In <https://trac.webkit.org/changeset/210599> I added a new file check related to disk volume. Unfortunately, I did not realize that this code could get entered with %-encoded strings. Since the implementation of this check involves calling POSIX and Windows API calls that expect "file system style" strings, rather than %-encoded URL-style strings, files with characters that are escaped in URLs would be improperly treated as if they did not exist.
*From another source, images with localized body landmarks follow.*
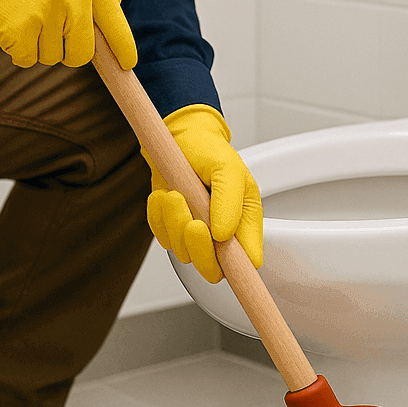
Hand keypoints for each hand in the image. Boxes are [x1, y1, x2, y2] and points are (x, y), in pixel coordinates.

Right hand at [0, 0, 137, 68]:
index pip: (114, 18)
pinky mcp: (21, 30)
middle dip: (70, 52)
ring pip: (54, 57)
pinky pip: (28, 59)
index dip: (121, 46)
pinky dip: (17, 49)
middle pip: (83, 50)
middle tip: (51, 38)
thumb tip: (110, 12)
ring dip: (38, 46)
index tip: (125, 64)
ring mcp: (47, 13)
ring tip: (22, 15)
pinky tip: (8, 24)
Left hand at [144, 105, 261, 282]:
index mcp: (246, 220)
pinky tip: (164, 196)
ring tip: (175, 194)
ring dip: (175, 224)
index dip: (238, 267)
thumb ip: (230, 202)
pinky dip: (159, 218)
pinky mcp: (174, 229)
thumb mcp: (226, 167)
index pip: (248, 261)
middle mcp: (223, 233)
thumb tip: (224, 236)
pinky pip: (163, 238)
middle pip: (214, 269)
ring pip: (184, 253)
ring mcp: (197, 234)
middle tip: (192, 222)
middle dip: (198, 247)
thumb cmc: (207, 150)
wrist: (178, 137)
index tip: (220, 251)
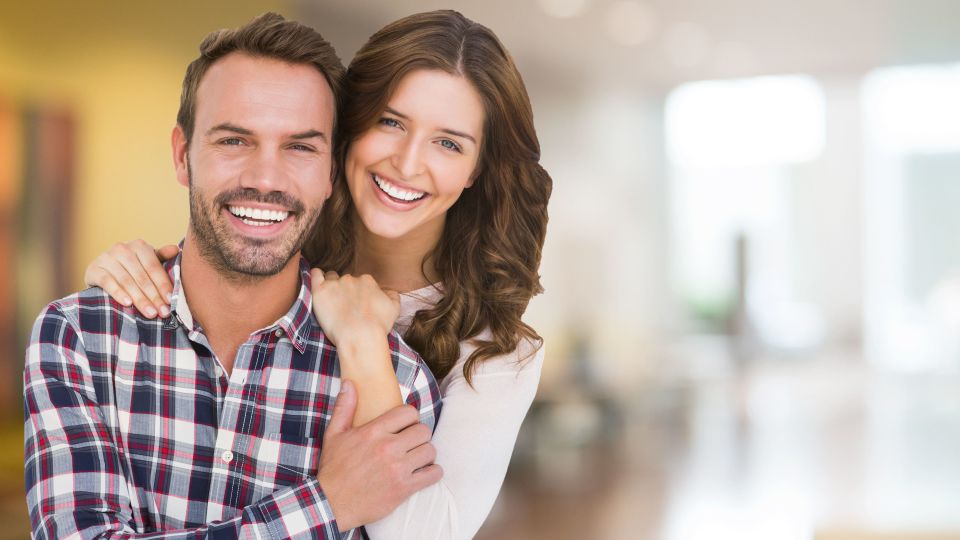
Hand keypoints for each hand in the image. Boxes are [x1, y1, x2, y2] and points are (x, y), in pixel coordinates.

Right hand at [83, 240, 178, 318]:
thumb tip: (176, 249)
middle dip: (154, 296)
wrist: (101, 270)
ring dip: (139, 299)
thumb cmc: (132, 267)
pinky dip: (118, 293)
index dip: (163, 285)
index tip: (172, 301)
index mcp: (139, 246)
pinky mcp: (94, 269)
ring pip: (126, 281)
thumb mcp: (147, 262)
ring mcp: (106, 258)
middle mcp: (122, 248)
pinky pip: (107, 282)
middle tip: (163, 312)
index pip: (154, 268)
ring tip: (150, 313)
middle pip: (142, 277)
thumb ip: (162, 257)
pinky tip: (128, 303)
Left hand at [310, 269, 399, 345]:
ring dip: (331, 285)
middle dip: (345, 290)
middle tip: (345, 307)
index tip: (357, 305)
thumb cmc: (378, 325)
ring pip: (331, 277)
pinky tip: (318, 282)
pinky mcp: (320, 291)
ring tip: (331, 300)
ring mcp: (335, 284)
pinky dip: (316, 276)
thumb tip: (388, 292)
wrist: (360, 336)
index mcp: (368, 281)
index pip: (361, 282)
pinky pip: (315, 274)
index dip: (359, 293)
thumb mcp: (394, 309)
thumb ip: (392, 296)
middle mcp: (352, 278)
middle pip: (346, 280)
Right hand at [318, 380, 441, 529]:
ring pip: (430, 451)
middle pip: (423, 430)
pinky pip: (433, 474)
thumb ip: (344, 407)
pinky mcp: (404, 488)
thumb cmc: (333, 468)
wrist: (330, 503)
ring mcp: (397, 469)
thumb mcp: (334, 434)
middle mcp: (388, 448)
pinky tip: (424, 472)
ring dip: (426, 453)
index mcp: (373, 432)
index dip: (410, 417)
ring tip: (417, 457)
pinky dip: (433, 472)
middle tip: (411, 442)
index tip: (405, 425)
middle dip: (419, 435)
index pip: (409, 413)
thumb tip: (349, 383)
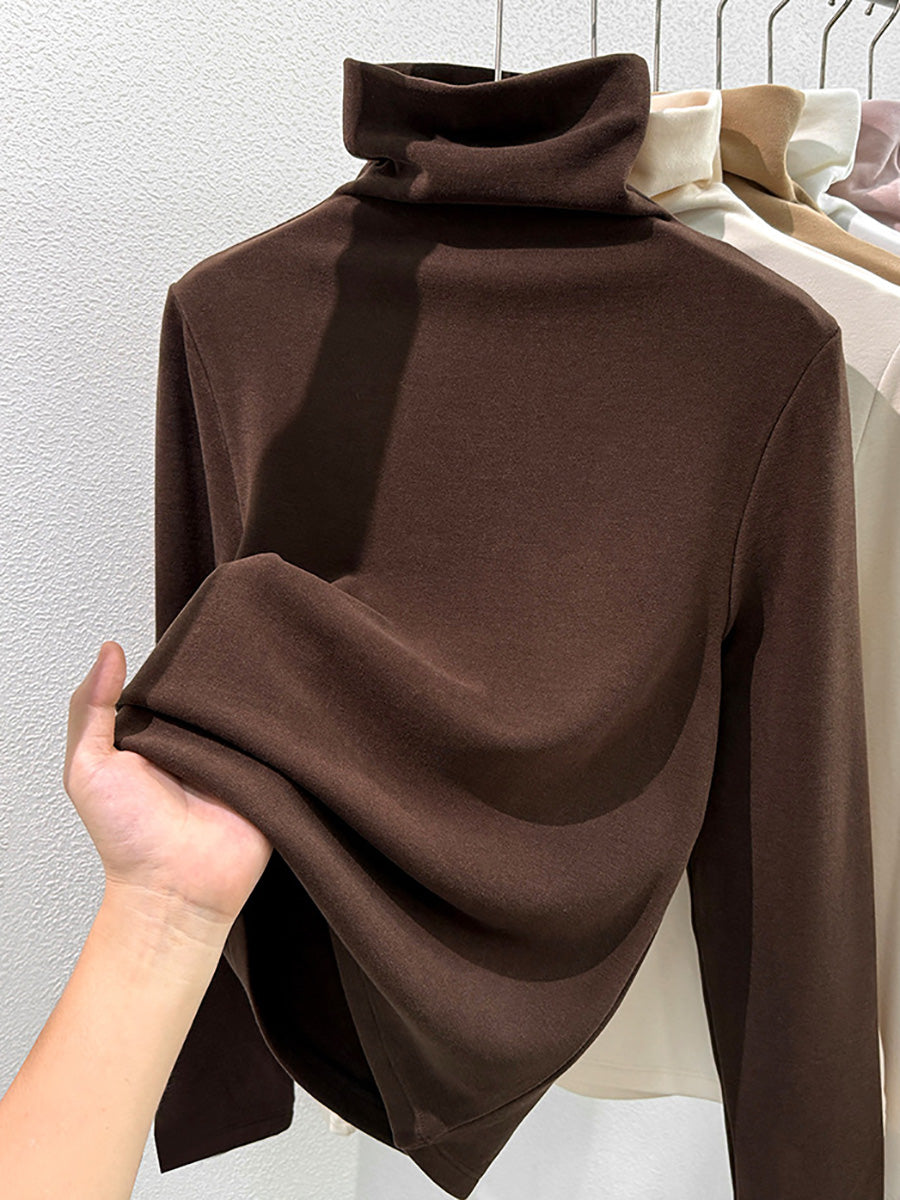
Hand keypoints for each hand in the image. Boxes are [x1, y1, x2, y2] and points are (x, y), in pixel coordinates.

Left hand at [63, 641, 272, 932]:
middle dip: (232, 671)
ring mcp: (239, 761)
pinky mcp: (273, 780)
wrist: (175, 889)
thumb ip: (91, 709)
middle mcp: (201, 744)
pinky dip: (291, 730)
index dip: (187, 657)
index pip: (178, 683)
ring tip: (280, 661)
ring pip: (256, 716)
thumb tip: (110, 648)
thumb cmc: (126, 836)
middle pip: (222, 695)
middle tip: (249, 637)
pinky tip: (299, 704)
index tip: (203, 626)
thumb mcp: (89, 766)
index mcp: (160, 734)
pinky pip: (286, 746)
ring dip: (265, 698)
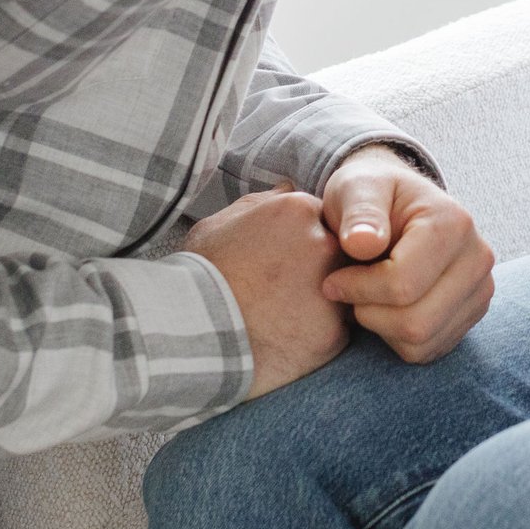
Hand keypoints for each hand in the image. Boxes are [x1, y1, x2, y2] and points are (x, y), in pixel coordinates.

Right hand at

Instead, we need to decode the URL escape sequences (if any) so that we present the underlying operating system with a correct file path.
<rdar://problem/30298722>
Created attachment 300337 [details] Patch
Comment on attachment 300337 [details] Patch View in context: https://bugs.webkit.org/attachment.cgi?id=300337&action=review r=me if you add tests that call encodeWithURLEscapeSequences() before calling filesHaveSameVolume(). > Tools/TestWebKitAPI/Tests/WebCore/FileSystem.cpp:119 > + EXPECT_TRUE(filesHaveSameVolume(tempFilePath(), spaceContainingFilePath())); > + EXPECT_TRUE(filesHaveSameVolume(spaceContainingFilePath(), bangContainingFilePath())); > + EXPECT_TRUE(filesHaveSameVolume(bangContainingFilePath(), quoteContainingFilePath())); I don't think these tests are testing the new calls to decodeURLEscapeSequences() since they aren't percent-escaped when being passed to filesHaveSameVolume() because openTemporaryFile() doesn't percent-escape the paths. I think you should add some statements that call encodeWithURLEscapeSequences() first, like this: EXPECT_TRUE(filesHaveSameVolume(encodeWithURLEscapeSequences(tempFilePath()), encodeWithURLEscapeSequences(spaceContainingFilePath())));
Committed r211502: <http://trac.webkit.org/changeset/211502>
Comment on attachment 300337 [details] Patch View in context: https://bugs.webkit.org/attachment.cgi?id=300337&action=review > Source/WebCore/platform/FileSystem.cpp:240 > + auto fsRepFileA = fileSystemRepresentation(decodeURLEscapeSequences(fileA)); Decoding here feels wrong to me. Percent encoding is a feature of urls, but a file path is never percent encoded. So I'd expect decoding to happen where the URL is converted to a path, and in fact I'm surprised that this didn't happen automatically. Perhaps the caller didn't use the right URL API?
Comment on attachment 300337 [details] Patch View in context: https://bugs.webkit.org/attachment.cgi?id=300337&action=review >> Source/WebCore/platform/FileSystem.cpp:240 >> + auto fsRepFileA = fileSystemRepresentation(decodeURLEscapeSequences(fileA)); > > Decoding here feels wrong to me. Percent encoding is a feature of urls, but a file path is never percent encoded. So I'd expect decoding to happen where the URL is converted to a path, and in fact I'm surprised that this didn't happen automatically. Perhaps the caller didn't use the right URL API? I agree completely. In fact, I came here to write the same comment. FileSystem.h does not take percent-encoded file names. The error is at the call site. The incorrect code is in SecurityOrigin::SecurityOrigin and SecurityOrigin::canDisplay. Both functions should be calling URL::fileSystemPath rather than URL::path. Some additional thought and testing might be needed to make sure that’s completely right.
Please roll this out.
(In reply to comment #7) > Please roll this out. This change was landed and already merged to several branches. Due to the coordination and chance for error in rolling this out, I'm going to write a separate related bug that corrects the call site so that this can be merged on top of the original change.